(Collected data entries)
************

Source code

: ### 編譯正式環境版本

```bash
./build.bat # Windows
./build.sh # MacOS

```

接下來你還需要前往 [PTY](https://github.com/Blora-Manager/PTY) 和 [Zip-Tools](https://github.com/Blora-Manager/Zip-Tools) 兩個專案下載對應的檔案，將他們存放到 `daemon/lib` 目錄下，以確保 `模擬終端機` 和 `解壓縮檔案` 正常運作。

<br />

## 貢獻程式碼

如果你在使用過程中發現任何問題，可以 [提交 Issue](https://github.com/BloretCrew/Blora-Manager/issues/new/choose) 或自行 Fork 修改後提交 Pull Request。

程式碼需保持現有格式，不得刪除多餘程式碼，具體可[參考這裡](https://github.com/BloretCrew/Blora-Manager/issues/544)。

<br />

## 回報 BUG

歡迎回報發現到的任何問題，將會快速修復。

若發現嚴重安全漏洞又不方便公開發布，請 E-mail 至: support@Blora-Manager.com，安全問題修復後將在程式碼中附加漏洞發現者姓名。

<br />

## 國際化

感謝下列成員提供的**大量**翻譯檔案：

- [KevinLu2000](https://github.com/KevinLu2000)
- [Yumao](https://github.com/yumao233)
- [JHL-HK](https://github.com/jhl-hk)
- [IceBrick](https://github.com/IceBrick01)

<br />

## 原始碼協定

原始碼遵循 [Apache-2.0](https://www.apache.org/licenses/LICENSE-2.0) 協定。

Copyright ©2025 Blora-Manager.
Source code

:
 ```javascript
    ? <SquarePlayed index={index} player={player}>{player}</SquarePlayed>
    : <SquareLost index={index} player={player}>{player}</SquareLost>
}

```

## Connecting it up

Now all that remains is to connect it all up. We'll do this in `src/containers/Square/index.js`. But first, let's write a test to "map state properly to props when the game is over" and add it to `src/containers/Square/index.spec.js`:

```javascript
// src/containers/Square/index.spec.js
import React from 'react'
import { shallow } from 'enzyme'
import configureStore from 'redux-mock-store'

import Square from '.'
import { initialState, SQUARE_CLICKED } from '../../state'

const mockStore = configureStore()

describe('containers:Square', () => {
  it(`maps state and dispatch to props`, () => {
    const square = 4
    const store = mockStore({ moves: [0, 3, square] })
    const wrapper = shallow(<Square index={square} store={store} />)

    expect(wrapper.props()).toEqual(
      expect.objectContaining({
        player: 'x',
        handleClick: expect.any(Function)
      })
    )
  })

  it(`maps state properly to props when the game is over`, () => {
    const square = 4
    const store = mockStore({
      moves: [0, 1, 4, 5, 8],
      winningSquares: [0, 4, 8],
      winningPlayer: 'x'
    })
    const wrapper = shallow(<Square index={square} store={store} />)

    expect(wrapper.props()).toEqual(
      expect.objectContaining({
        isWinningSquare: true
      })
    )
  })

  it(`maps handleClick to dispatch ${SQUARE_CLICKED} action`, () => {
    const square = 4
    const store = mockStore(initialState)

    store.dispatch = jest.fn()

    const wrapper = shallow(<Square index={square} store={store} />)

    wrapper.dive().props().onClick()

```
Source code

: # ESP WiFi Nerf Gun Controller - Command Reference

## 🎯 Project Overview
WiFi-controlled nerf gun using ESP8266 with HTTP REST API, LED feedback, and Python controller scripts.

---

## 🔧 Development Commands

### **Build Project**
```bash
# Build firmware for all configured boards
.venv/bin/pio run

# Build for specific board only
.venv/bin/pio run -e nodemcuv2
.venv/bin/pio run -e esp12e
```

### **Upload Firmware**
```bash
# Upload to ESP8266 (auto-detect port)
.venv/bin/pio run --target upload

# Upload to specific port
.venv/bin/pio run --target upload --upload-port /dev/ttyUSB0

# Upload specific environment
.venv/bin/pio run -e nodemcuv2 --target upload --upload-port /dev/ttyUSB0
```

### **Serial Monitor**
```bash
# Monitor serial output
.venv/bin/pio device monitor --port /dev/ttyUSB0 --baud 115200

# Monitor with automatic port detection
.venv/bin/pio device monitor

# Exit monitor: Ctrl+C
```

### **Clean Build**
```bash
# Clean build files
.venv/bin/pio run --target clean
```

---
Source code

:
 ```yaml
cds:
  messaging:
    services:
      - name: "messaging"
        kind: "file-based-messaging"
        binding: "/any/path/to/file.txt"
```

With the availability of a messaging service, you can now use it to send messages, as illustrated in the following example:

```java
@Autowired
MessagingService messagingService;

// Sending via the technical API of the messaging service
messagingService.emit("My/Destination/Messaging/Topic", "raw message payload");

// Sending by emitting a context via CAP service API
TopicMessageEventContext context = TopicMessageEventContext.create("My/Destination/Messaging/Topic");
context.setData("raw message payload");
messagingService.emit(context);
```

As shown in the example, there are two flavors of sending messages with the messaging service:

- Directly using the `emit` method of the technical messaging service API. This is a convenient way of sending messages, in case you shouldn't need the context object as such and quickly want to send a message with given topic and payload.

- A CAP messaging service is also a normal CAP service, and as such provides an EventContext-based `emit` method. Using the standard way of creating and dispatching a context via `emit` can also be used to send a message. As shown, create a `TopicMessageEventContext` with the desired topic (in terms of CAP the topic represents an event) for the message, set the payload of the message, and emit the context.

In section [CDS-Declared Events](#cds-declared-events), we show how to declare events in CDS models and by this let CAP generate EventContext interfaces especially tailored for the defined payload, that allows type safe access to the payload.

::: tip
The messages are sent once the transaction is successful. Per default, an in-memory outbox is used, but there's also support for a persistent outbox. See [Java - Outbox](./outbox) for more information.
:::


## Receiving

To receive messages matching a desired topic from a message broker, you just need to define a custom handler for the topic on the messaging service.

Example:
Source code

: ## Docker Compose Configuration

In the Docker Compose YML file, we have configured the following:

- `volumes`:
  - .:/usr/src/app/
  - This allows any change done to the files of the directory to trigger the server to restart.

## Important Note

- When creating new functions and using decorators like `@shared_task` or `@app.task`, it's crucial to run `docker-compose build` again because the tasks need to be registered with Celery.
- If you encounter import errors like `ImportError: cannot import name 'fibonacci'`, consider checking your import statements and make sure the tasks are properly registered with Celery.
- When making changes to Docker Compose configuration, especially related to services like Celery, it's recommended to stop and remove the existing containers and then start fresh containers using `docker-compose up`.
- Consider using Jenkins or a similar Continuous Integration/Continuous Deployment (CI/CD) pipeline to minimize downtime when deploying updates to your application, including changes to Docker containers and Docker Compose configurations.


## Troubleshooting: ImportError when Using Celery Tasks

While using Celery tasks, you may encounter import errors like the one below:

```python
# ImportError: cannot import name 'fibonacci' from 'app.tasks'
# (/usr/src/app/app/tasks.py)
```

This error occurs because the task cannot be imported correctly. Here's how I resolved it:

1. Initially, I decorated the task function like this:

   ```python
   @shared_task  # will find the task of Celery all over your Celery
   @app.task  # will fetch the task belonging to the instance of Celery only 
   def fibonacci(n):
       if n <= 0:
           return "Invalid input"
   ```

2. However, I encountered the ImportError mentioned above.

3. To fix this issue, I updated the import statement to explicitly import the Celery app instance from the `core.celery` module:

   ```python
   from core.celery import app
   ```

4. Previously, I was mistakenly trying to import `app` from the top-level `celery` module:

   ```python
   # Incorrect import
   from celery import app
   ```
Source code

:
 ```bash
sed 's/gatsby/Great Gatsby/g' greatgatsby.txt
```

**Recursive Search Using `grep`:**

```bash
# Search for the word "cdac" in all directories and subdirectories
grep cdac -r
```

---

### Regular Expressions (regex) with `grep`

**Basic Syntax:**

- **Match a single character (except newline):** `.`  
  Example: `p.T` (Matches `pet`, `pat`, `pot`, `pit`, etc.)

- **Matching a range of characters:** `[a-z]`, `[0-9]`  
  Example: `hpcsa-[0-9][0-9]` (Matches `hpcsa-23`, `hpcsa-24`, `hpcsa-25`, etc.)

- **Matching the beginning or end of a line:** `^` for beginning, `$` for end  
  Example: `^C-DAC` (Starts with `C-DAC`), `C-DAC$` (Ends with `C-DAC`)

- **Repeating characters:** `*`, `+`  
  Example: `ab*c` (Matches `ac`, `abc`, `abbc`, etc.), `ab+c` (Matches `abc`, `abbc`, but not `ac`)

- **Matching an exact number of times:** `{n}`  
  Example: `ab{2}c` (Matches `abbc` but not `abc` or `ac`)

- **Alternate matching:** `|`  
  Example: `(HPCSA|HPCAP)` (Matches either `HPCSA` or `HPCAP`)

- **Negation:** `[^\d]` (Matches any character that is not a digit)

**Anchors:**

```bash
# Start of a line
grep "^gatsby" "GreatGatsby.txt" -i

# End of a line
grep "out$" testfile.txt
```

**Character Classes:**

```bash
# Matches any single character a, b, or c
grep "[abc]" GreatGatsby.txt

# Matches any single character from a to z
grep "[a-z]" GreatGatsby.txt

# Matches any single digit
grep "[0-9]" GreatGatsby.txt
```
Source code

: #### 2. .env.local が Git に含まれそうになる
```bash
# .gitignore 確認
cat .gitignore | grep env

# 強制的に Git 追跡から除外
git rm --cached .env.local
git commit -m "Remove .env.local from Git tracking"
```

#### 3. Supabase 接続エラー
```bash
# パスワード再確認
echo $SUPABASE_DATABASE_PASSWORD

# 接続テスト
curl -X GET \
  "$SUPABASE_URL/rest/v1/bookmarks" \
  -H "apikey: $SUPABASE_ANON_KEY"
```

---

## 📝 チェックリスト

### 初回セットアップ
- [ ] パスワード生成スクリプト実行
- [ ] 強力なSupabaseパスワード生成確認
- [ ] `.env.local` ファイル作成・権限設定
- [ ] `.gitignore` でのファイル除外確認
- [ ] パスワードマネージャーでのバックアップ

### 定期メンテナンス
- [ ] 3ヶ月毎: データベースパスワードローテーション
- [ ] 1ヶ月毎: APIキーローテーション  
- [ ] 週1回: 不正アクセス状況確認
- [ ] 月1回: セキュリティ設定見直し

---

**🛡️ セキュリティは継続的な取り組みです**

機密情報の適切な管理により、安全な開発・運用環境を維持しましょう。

************

__WORK TO COMPLETE__. Search the entries for the string "that" and copy each line where it occurs.

__RESPONSE__.
Now all that remains is to connect it all up. We'll do this in `src/containers/Square/index.js`. But first, let's write a test to "map state properly to props when the game is over" and add it to `src/containers/Square/index.spec.js`:
In section [CDS-Declared Events](#cds-declared-events), we show how to declare events in CDS models and by this let CAP generate EventContext interfaces especially tailored for the defined payload, that allows type safe access to the payload.
- **Negation:** `[^\d]` (Matches any character that is not a digit)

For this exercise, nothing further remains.